■ Your objective
Please render every line from the one containing "119: (335, 147)" down to the one containing "153: (405, 84)" below as a numbered list, both of those lines included and blank lines omitted. Give only those lines.

■ Supplied material

────

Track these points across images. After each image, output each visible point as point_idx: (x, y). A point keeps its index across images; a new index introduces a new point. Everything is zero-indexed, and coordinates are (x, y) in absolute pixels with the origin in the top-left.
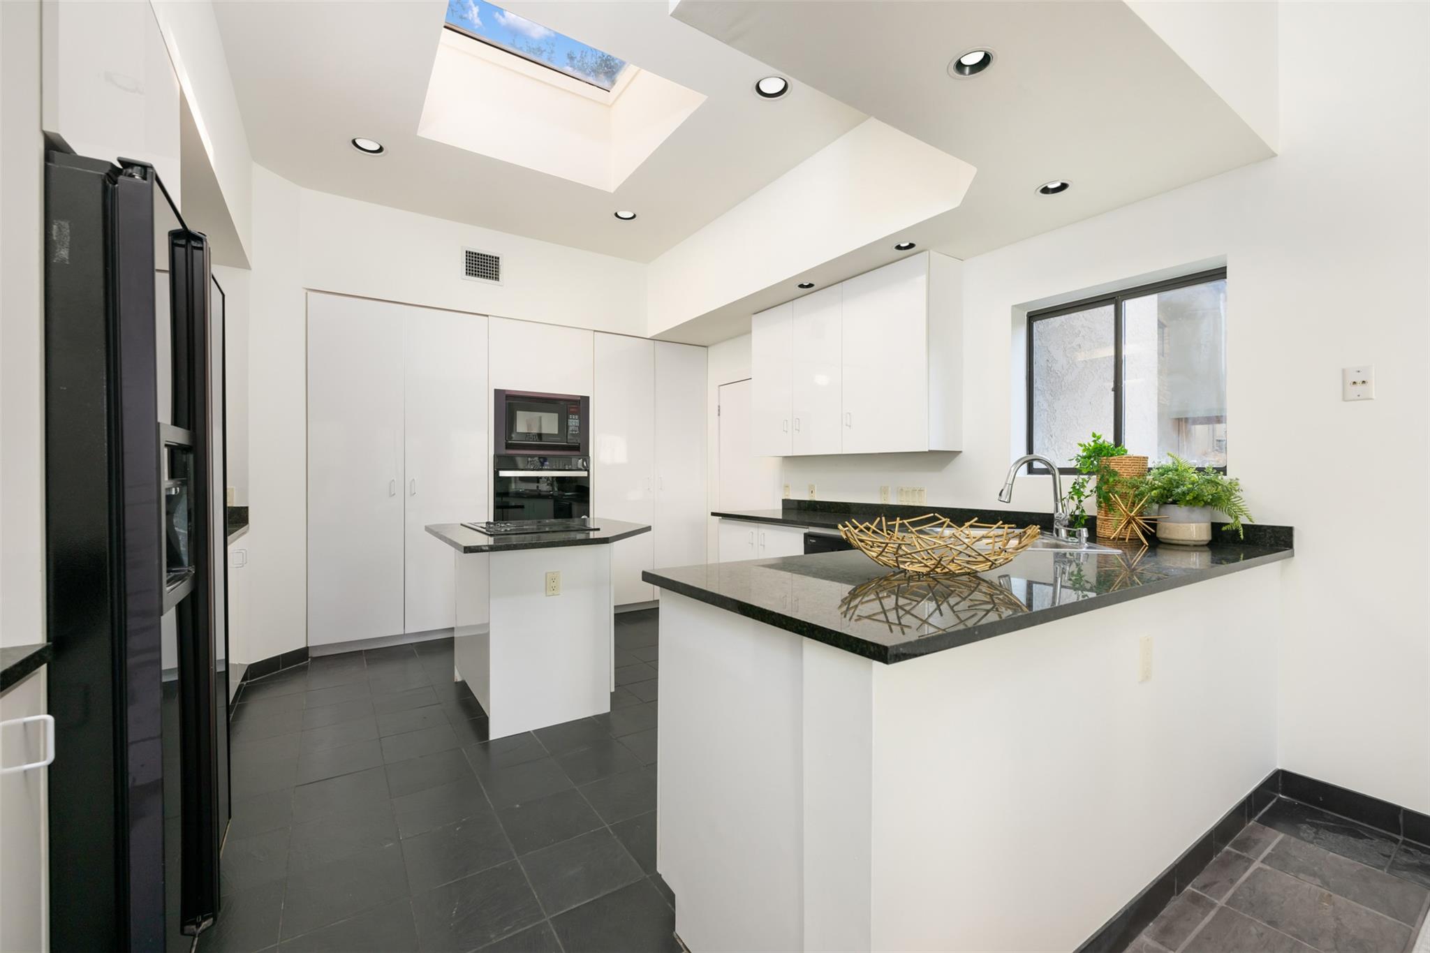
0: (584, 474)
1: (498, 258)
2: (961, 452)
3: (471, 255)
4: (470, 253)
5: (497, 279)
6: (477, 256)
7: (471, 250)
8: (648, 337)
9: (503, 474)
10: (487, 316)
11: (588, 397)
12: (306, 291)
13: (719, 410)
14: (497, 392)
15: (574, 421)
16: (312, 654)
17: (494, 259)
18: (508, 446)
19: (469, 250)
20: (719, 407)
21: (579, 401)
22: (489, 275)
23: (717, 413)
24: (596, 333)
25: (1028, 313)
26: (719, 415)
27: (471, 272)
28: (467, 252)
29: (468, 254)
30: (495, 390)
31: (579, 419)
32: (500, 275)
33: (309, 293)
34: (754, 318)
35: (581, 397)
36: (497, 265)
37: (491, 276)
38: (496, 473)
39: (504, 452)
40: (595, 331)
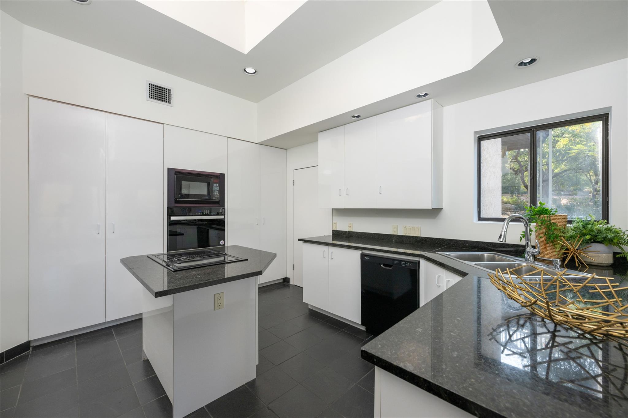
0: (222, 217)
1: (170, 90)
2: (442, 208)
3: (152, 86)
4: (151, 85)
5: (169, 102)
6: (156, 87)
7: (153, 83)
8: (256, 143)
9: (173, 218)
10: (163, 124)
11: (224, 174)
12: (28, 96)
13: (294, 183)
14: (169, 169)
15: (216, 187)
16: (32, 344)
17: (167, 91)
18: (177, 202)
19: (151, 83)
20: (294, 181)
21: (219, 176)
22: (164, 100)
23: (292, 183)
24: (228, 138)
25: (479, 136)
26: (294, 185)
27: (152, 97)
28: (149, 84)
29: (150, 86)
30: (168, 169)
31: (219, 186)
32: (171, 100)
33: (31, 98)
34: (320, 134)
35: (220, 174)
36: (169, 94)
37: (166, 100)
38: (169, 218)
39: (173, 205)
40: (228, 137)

────

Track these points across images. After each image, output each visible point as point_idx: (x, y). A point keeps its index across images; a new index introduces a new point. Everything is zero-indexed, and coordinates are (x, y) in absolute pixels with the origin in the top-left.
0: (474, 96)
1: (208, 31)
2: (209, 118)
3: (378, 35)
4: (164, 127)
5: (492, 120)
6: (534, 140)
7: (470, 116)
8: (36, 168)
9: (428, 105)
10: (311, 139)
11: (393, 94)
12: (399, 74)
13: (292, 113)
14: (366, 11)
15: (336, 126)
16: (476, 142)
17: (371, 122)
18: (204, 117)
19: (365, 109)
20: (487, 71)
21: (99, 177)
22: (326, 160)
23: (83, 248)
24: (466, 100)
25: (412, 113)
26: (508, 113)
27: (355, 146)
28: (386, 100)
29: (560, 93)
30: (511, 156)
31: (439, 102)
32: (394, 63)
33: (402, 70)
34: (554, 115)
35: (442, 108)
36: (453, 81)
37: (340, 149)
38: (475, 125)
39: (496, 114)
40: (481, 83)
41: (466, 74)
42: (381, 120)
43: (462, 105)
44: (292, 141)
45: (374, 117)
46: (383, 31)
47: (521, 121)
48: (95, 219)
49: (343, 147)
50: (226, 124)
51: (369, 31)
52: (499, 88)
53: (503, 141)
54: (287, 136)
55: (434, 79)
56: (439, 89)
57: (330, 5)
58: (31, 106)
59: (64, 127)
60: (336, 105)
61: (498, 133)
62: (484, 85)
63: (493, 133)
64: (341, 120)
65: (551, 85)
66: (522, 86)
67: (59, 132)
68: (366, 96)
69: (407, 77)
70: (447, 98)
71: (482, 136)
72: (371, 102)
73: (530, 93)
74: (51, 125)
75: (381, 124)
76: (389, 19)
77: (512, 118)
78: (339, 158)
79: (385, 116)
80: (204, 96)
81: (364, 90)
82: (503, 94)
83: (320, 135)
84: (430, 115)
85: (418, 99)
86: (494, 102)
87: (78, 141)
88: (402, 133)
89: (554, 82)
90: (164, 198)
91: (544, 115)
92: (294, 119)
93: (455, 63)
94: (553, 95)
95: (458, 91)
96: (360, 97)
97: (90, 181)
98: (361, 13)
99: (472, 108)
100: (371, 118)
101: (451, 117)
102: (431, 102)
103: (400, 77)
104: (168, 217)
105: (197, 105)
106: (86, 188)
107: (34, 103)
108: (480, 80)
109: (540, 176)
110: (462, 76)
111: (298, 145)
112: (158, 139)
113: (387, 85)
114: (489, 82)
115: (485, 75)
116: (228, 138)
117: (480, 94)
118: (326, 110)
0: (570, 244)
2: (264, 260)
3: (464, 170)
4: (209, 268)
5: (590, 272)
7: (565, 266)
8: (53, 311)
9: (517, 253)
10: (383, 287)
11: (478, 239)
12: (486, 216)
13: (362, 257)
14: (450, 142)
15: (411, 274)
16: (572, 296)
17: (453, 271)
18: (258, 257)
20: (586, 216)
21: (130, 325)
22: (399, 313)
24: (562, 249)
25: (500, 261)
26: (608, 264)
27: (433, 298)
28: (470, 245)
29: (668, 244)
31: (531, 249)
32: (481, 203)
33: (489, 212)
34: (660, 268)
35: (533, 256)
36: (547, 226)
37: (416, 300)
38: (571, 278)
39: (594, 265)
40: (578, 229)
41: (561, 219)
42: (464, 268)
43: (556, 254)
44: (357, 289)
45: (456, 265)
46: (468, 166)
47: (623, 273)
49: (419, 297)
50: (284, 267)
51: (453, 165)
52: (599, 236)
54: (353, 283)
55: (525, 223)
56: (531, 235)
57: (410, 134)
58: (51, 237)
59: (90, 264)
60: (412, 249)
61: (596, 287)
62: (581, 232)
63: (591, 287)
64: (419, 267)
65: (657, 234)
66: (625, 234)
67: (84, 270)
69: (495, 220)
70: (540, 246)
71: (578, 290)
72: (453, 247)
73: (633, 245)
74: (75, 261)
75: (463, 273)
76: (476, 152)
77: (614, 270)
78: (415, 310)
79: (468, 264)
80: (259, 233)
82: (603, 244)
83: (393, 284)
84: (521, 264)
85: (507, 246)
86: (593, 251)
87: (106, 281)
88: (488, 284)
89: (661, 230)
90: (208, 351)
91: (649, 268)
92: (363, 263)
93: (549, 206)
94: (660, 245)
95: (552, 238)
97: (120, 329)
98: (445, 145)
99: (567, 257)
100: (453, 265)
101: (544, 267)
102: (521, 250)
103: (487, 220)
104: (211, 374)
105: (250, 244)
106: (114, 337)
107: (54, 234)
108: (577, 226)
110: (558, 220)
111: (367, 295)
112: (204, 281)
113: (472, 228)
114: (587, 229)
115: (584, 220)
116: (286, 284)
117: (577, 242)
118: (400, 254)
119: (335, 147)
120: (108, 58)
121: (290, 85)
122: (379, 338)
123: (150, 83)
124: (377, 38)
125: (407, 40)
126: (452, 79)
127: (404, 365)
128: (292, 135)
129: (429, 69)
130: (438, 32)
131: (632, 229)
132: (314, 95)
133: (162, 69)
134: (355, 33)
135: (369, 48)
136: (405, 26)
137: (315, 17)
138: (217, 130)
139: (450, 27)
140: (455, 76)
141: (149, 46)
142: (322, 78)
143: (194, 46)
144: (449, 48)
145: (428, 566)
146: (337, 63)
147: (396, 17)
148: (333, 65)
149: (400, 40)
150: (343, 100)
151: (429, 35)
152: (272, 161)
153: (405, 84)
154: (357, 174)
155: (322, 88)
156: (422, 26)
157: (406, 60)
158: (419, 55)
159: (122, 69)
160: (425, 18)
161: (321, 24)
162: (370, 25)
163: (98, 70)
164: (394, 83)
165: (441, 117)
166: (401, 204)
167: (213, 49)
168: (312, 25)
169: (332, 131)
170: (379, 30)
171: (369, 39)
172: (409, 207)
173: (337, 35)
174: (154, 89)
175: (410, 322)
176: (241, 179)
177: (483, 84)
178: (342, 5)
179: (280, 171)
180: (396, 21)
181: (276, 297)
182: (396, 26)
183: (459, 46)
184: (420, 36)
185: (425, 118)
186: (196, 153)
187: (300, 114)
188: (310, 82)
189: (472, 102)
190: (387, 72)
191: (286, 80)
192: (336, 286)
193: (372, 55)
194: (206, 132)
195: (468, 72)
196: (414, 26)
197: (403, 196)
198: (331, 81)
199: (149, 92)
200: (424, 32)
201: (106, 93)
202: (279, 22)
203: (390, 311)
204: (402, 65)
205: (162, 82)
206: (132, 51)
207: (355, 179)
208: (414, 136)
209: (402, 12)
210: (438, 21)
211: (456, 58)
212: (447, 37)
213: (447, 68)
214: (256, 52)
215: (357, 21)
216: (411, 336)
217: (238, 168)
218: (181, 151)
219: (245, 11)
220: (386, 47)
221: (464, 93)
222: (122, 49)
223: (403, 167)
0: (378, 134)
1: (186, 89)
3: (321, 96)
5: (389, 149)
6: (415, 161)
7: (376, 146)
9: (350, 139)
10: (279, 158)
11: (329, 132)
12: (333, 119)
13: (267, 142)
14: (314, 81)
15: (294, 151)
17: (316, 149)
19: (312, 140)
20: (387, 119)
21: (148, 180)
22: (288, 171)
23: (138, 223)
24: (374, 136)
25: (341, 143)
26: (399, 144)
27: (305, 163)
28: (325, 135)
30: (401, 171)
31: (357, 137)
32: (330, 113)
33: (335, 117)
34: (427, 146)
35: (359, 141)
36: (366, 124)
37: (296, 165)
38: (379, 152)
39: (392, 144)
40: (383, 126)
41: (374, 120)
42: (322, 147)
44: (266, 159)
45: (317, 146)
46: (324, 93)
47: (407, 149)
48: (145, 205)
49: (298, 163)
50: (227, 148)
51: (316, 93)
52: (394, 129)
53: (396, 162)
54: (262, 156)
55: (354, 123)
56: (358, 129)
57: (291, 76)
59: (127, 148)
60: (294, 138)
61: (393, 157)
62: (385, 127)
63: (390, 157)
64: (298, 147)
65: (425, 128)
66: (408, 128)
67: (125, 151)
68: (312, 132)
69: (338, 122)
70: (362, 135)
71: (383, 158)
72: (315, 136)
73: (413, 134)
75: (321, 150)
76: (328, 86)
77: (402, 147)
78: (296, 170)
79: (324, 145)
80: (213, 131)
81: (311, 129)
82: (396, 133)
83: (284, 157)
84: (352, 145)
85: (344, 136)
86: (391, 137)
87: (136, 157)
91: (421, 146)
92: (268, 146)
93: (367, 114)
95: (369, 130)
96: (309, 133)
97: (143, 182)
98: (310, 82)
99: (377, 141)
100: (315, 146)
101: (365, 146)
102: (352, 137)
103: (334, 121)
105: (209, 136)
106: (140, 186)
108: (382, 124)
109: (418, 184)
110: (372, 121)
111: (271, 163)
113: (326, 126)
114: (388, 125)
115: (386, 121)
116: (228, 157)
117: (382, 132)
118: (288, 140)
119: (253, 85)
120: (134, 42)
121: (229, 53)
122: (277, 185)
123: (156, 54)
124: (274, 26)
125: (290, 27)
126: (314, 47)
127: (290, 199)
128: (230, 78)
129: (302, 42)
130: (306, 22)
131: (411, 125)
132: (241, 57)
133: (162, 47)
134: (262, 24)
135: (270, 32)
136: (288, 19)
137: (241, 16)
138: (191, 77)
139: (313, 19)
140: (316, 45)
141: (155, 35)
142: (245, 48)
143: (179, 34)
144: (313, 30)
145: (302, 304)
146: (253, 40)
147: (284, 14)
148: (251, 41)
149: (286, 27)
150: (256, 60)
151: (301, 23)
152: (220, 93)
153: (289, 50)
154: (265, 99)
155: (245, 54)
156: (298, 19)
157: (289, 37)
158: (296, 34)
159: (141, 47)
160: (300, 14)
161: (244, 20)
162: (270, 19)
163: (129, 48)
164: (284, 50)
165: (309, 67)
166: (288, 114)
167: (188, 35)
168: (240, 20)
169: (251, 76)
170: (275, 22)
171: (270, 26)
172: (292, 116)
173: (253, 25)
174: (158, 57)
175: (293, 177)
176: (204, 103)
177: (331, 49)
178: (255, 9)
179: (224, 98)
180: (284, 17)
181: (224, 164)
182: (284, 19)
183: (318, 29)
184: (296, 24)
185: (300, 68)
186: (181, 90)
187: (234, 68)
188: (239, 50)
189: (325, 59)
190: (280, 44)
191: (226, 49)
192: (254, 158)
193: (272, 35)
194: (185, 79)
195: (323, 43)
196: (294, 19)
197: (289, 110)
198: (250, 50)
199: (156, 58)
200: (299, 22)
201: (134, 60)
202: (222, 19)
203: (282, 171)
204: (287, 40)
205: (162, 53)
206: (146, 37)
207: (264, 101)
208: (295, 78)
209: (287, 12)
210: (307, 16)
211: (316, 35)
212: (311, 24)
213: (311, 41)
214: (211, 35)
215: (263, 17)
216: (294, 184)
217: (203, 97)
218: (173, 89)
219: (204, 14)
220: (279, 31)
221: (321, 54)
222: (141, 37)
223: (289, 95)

────

■ Task result
1. 119: (335, 147)
2. 120: (108, 58)
3. 121: (290, 85)
4. 122: (379, 338)
5. 123: (150, 83)
6. 124: (377, 38)
7. 125: (407, 40)
8. 126: (452, 79)
9. 127: (404, 365)
10. 128: (292, 135)
11. 129: (429, 69)
12. 130: (438, 32)
13. 131: (632, 229)
14. 132: (314, 95)
15. 133: (162, 69)
16. 134: (355, 33)
17. 135: (369, 48)
18. 136: (405, 26)
19. 137: (315, 17)
20. 138: (217, 130)
21. 139: (450, 27)
22. 140: (455, 76)
23. 141: (149, 46)
24. 142: (322, 78)
25. 143: (194, 46)
26. 144: (449, 48)
27. 145: (428, 566)
28. 146: (337, 63)
29. 147: (396, 17)
30. 148: (333, 65)
31. 149: (400, 40)
32. 150: (343, 100)
33. 151: (429, 35)
34. 152: (272, 161)
35. 153: (405, 84)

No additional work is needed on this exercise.